What they found was that 49,778 patients (22.7 percent of all patients seen within the system) had enrolled in the portal. Of those, 36.9 percent of enrolled patients (8.4 percent of all patients) had sent at least one message to a physician. During the study period, the number of messages to physicians tripled. For every 100 patients, the number of messages stabilized at nearly 20 toward the end.
It’s not a ton, but the data and trends in reimbursement are enough for the researchers to recommend that physicians integrate electronic communication into their workflow.
"We saw that over time as patients moved through an early adopter phase and settled in to the idea of communicating this way, the overall number of messages per patient didn't continue to rise, but plateaued over time. However, as more patients enrolled in the portal, physicians' inboxes increased," said the study's lead author, BIDMC's Bradley Crotty, M.D.
We know that patient portals, in general, are far from impressive. But email isn’t a new technology. Secure email messaging systems are aplenty. No one is telling physicians to use a hover craft. When they do, studies have shown that it’s helped improve quality of care. Don’t believe me? Just ask the Military Health System. The troops wouldn’t lie.
We know that many patients are not going to use a computer to interact with their health car—if you don’t engage them. It takes a bit of effort. Studies have shown that discussing portals with the patient has increased usage rates. We also know that many patients don’t even know they have a portal to use or a way of communicating with their doctor outside the office.

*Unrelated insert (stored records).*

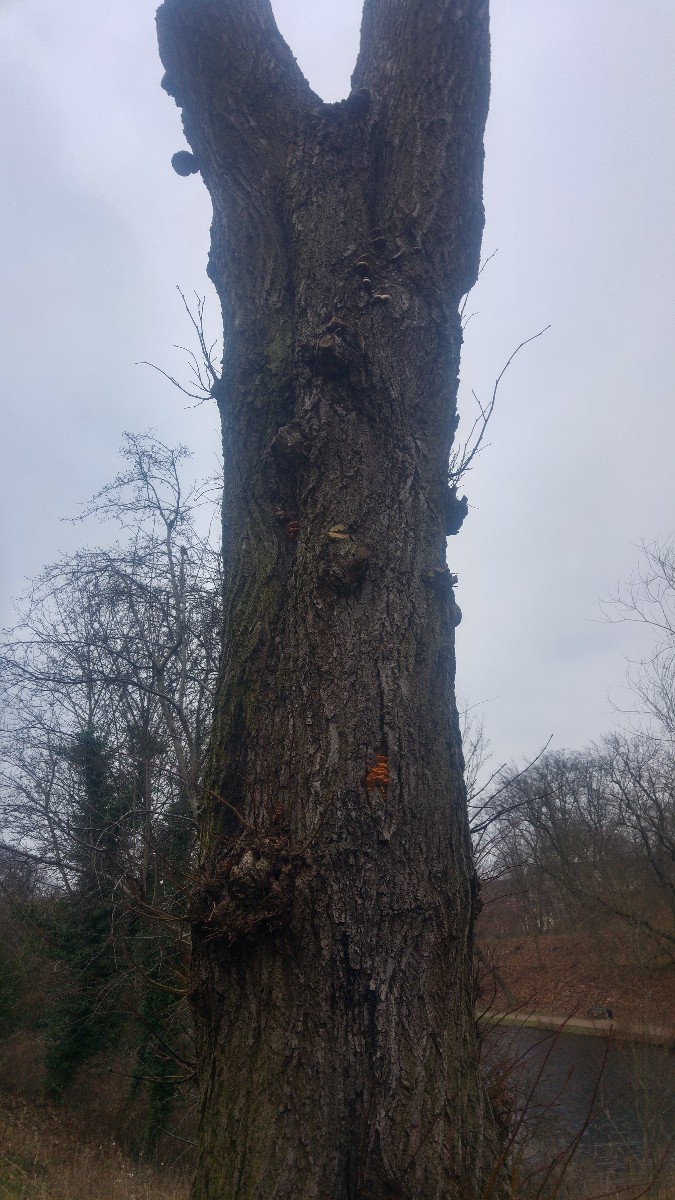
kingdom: Fungi
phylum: Basidiomycota
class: Agaricomycetes
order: Agaricales
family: Physalacriaceae
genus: Flammulina
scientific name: Flammulina velutipes
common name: gul fløjlsfod
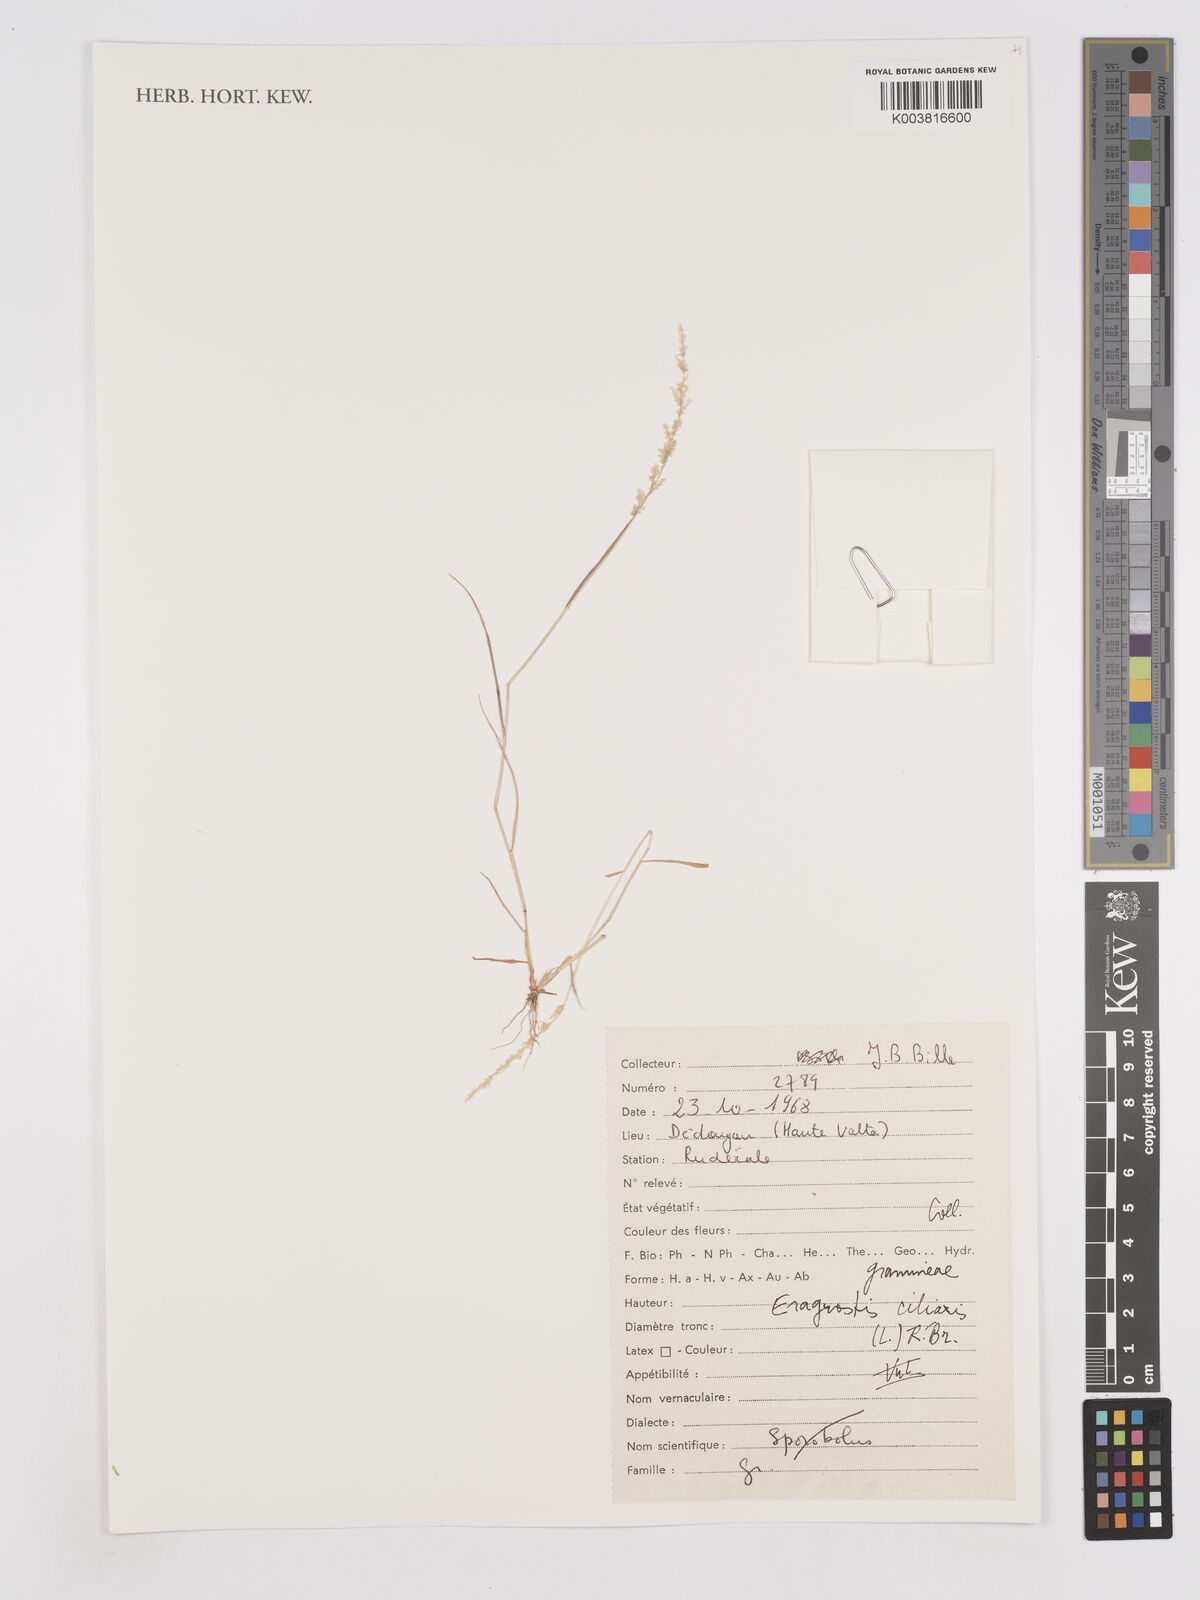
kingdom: Plantae
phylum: Tracheophyta
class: Liliopsida
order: Poales
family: Poaceae
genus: Eragrostis
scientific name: Eragrostis ciliaris
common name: Gophertail lovegrass
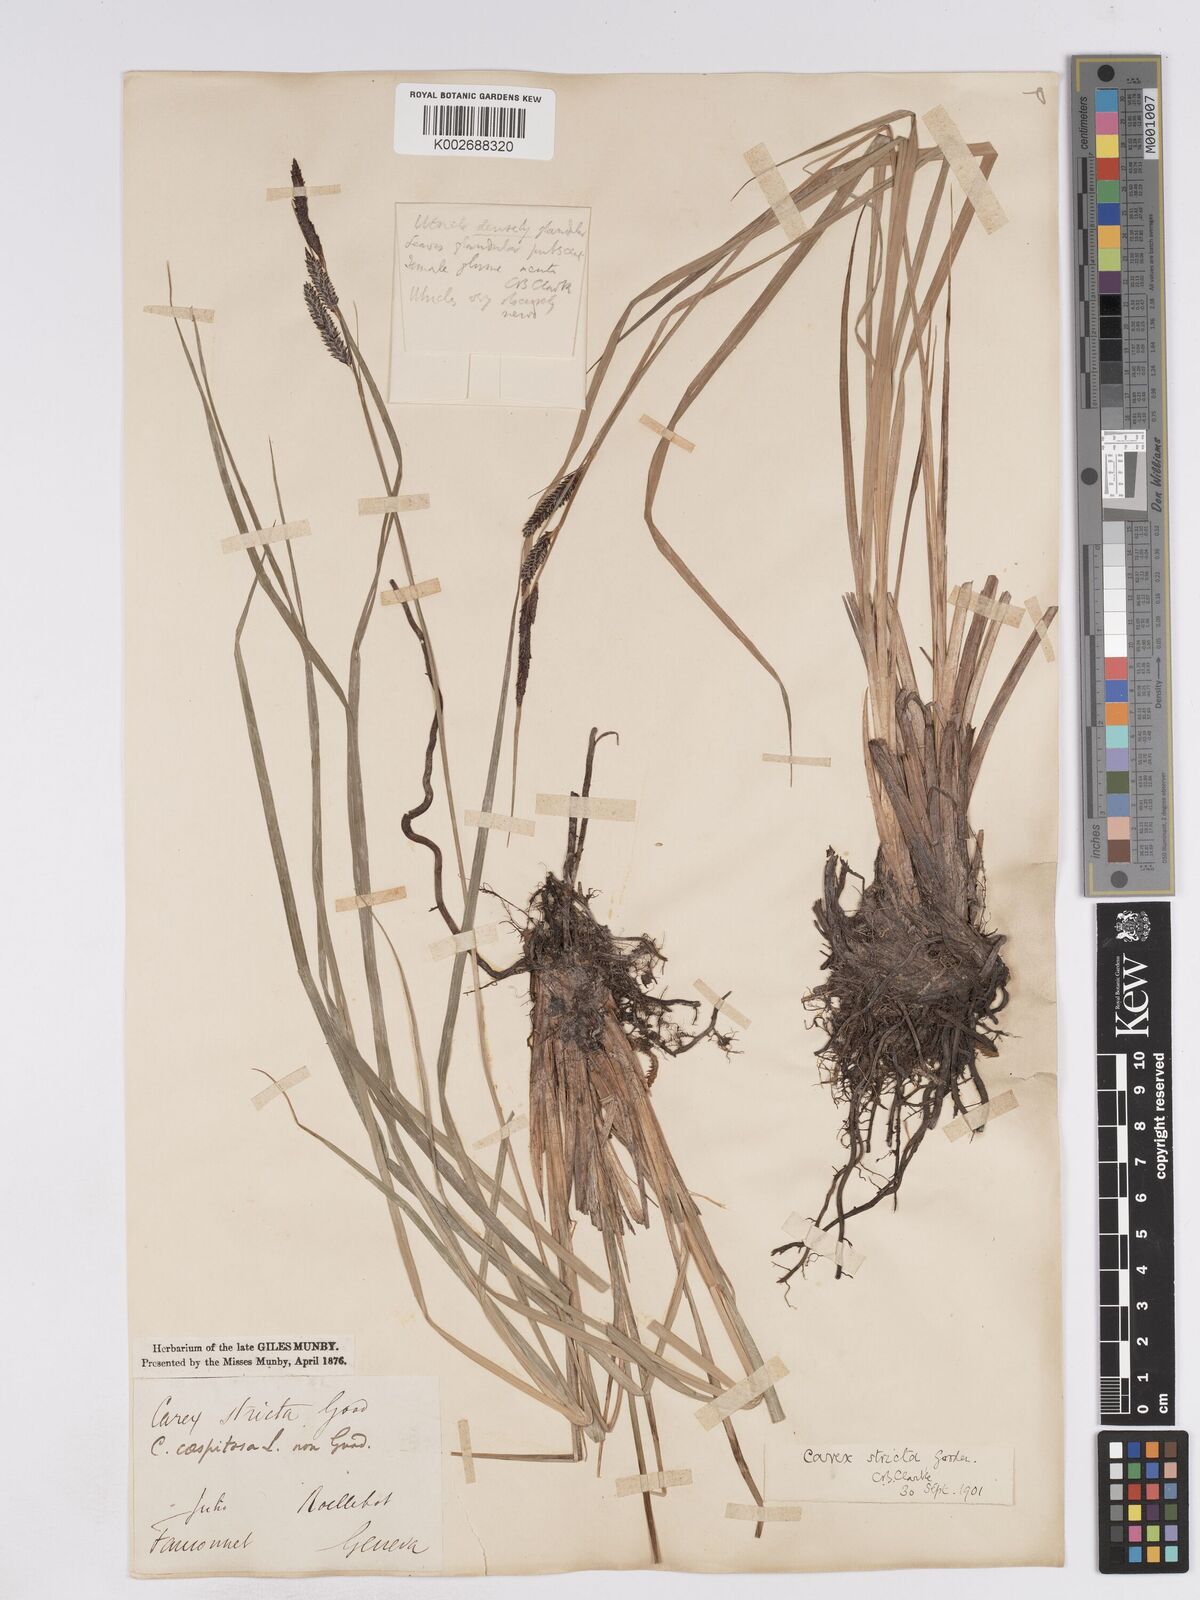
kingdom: Plantae
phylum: Tracheophyta
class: Liliopsida
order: Poales
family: Cyperaceae
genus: Carex
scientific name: Carex elata
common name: Tufted sedge
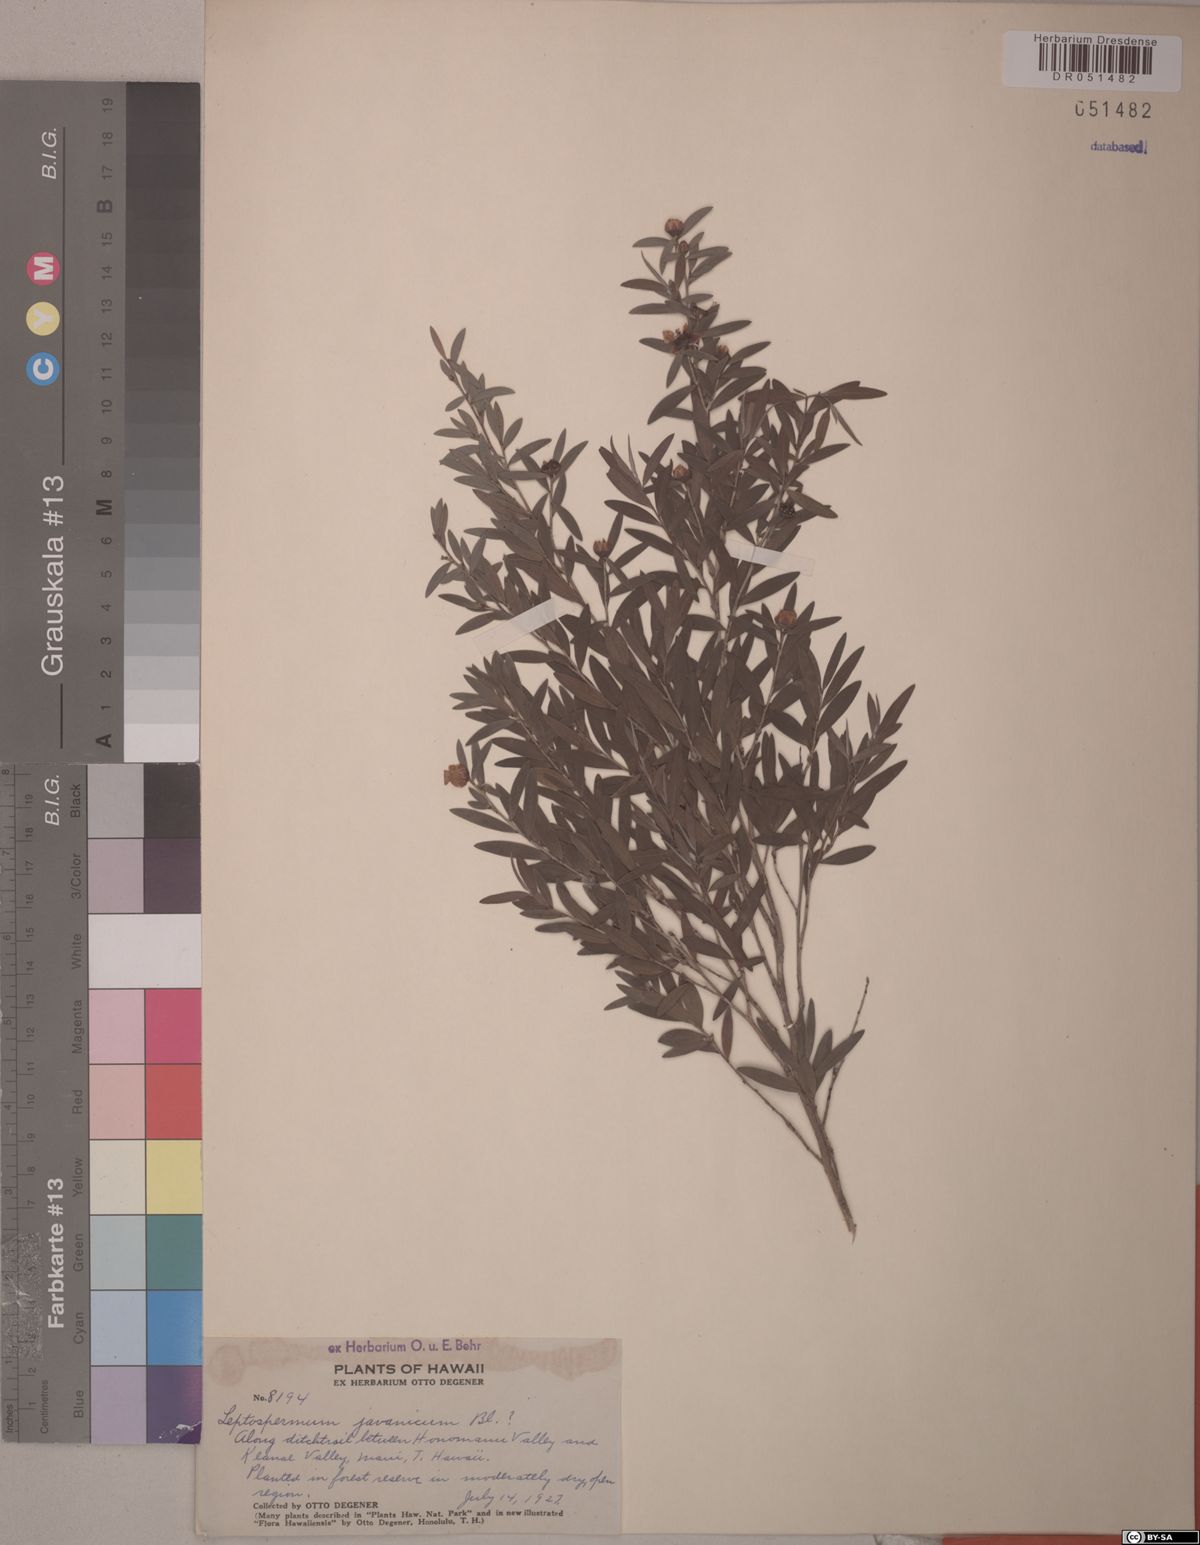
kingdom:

More than anything else though, we know that a good chunk of patients, ultimately, are interested in this capability. In fact, that survey says 93 percent of adults are interested. And guess what? Physicians should want this to work. Can you imagine decreasing the number of inconsequential visits thanks to electronic communications? That should make that whole time-crunching problem easier.
Will there be hiccups, in terms of interpretation and clarity, if you’re communicating with patients through email? Absolutely. But it’s not like that doesn’t happen when physicians and patients meet face-to-face. Portals will have to improve. Kinks will have to be worked out. There is no getting away from that. But this is a necessary evolution of physician-patient encounters in the 21st century.
When you’re a doctor in 2014, you have a lot of people telling you what to do. I understand that it’s got to be frustrating. There are a lot of things that deserve resistance in some capacity.
Emailing in the context of secure messaging? It’s not one of them.